Because some items of edge_index only has one cell index, while others have two cell indexes.

#!/mnt/d/software_install/fenics-0.9/bin/python3
from mpi4py import MPI
import numpy as np
from dolfinx.fem.petsc import LinearProblem
import dolfinx, ufl, basix
import pyvista
from dolfinx import plot
from dolfinx.cpp.mesh import DiagonalType

N = 8
domain = dolfinx.mesh.create_rectangle(
    comm=MPI.COMM_WORLD,
    points=[(-1.0, -1.0), (1.0, 1.0)],
    n = [N, N])

N_refine = 9
for i_iter in range(N_refine):
    print(f"++++++++{i_iter}++++++++")
    V = dolfinx.fem.functionspace(domain, ("Lagrange", 1))
    x = ufl.SpatialCoordinate(domain)
    
    beta = ufl.as_vector([2.0, 
                          1 + 4.0/5.0*ufl.sin(8.0*ufl.pi*x[0])])
    n = ufl.FacetNormal(domain)
    beta_dot_n = ufl.dot(beta, n)
    beta_dot_n_inflow = ufl.conditional(ufl.lt(beta_dot_n, 0), beta_dot_n, 0.0)

    x0 = [-3.0/4, -3.0/4]
    delta = 0.1 * ufl.Circumradius(domain)
    s = 0.1
    f = ufl.conditional(
        ufl.lt((x[0]-x0[0])**2 + (x[1]-x0[1])**2, s*s), 
        1.0/(10*s*s), 
        0)

    norm_x2 = x[0]**2 + x[1]**2
    g = ufl.exp(5*(1-norm_x2)) * ufl.sin(16.0*ufl.pi*norm_x2)

    u = ufl.TrialFunction(V)
    v = ufl.TestFunction(V)

    a = ufl.dot(beta, ufl.grad(u)) * (v + delta*ufl.dot(beta, ufl.grad(v))) * ufl.dx - u*beta_dot_n_inflow*v*ufl.ds

    L = f*(v + delta*ufl.dot(beta, ufl.grad(v)))*ufl.dx - g*beta_dot_n_inflow*v*ufl.ds

    problem = LinearProblem(a, L, bcs=[], 
                            petsc_options={"ksp_type": "gmres", 
                                "pc_type":  "lu", 
                                "ksp_converged_reason":"",
                                "ksp_monitor":""})
    uh = problem.solve()

    filename = f"solution_iter_{i_iter}.xdmf"
    with dolfinx.io.XDMFFile(domain.comm, filename, "w") as xdmf:
        xdmf.write_mesh(domain)
        xdmf.write_function(uh)

━━━━━━━━━━━━━━━━

Questions:
a) In the dolfinx script, what Krylov solver type is passed in the PETSc options?
b) Extend the dolfinx script from the point where it stops.

━━━━━━━━━━━━━━━━

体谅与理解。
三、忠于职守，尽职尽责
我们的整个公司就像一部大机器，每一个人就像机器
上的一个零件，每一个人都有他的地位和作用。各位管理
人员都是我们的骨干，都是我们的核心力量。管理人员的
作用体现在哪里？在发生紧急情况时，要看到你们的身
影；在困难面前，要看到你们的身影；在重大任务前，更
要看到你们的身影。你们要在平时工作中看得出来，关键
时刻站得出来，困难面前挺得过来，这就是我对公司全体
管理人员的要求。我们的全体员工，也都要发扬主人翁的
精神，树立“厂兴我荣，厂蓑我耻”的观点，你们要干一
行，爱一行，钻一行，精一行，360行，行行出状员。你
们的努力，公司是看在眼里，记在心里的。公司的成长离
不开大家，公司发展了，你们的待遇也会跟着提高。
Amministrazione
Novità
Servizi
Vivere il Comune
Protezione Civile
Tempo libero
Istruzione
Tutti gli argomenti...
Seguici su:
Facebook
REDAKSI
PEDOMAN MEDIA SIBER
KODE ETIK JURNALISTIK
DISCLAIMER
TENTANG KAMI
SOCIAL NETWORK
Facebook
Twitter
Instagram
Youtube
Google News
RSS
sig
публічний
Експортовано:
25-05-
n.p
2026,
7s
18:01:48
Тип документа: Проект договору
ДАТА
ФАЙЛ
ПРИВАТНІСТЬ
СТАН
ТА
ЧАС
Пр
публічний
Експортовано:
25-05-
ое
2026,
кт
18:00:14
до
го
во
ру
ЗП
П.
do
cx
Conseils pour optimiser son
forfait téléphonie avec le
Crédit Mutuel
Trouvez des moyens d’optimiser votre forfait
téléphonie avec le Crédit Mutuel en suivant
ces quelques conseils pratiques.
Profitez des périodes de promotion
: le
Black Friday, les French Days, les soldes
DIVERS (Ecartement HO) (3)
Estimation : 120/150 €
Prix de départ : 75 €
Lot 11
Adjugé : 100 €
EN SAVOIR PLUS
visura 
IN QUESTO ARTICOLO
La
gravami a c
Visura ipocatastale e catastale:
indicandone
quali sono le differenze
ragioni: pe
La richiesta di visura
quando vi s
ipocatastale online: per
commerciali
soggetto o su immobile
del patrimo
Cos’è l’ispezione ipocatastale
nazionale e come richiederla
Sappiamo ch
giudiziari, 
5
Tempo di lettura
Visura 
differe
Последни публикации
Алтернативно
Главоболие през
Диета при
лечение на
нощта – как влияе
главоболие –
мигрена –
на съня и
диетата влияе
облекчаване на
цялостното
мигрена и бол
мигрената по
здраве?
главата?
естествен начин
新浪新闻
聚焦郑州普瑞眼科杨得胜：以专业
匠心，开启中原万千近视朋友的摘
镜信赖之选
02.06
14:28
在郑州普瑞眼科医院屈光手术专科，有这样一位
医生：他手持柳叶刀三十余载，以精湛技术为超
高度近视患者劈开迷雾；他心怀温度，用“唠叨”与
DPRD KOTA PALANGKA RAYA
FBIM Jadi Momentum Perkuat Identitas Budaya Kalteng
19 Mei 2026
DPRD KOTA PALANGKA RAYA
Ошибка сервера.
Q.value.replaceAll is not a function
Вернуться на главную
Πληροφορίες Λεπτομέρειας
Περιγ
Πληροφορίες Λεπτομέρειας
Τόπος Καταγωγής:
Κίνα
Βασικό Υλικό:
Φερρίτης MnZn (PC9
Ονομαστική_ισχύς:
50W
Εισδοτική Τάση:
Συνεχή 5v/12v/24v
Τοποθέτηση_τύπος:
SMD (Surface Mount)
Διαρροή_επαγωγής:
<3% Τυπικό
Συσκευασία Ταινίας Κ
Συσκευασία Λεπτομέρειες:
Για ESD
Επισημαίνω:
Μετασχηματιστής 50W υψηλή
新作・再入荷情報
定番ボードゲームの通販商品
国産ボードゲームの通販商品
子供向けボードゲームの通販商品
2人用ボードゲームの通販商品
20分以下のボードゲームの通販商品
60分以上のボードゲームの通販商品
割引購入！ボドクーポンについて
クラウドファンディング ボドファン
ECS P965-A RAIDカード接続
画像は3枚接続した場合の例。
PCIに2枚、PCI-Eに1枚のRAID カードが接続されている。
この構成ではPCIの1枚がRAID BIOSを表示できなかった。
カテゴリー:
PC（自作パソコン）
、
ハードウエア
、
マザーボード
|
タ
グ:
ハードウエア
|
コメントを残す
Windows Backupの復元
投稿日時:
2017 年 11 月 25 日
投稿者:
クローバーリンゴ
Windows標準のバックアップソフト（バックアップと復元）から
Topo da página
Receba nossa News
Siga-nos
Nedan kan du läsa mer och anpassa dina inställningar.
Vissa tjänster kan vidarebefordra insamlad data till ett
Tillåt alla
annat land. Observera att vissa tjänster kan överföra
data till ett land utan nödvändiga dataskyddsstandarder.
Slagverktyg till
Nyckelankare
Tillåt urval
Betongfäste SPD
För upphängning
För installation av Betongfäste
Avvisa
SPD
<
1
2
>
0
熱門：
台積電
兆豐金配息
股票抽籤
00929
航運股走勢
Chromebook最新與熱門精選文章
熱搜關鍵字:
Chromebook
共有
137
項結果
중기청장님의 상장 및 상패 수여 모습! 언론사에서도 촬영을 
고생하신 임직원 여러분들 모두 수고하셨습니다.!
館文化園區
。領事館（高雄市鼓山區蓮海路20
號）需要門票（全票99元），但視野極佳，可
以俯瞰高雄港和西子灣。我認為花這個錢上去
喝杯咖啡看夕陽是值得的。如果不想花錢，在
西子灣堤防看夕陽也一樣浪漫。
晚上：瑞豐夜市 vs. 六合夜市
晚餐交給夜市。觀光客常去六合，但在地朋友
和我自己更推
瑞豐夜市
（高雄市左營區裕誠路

━━━━━━━━━━━━━━━━

Replies:
a) GMRES, set as "ksp_type": "gmres".

b)
    if i_iter == 8:
        tdim = domain.topology.dim
        domain.topology.create_connectivity(tdim, tdim)
        topology, cell_types, geometry = plot.vtk_mesh(domain, tdim)
        grid = pyvista.UnstructuredGrid(topology, cell_types, geometry)
        plotter = pyvista.Plotter()
        plotter.add_mesh(grid, show_edges=True)
        plotter.view_xy()
        plotter.show()

    c_dim = domain.geometry.dim
    ###### Get the center of each cell ######
    Q = dolfinx.fem.functionspace(domain, ("DG", 0, (c_dim,)))
    q = dolfinx.fem.Function(Q)
    q.interpolate(lambda x: x[:c_dim])
    # q_r is the coordinate of the cell center
    q_r = q.x.array.reshape(-1, c_dim)

    ###### Get the index of all edges that are not on the boundary ###### 
    num_cells_local = domain.topology.index_map(c_dim).size_local \
                + domain.topology.index_map(c_dim).num_ghosts

    domain.topology.create_connectivity(c_dim - 1, c_dim)
    domain.topology.create_connectivity(c_dim, c_dim - 1)
    exterior_facet_indices = dolfinx.mesh.exterior_facet_indices(domain.topology)
    num_facets_local = domain.topology.index_map(domain.topology.dim - 1).size_local
    interior_facet_indices = np.arange(num_facets_local)
    interior_facet_indices = np.delete(interior_facet_indices, exterior_facet_indices)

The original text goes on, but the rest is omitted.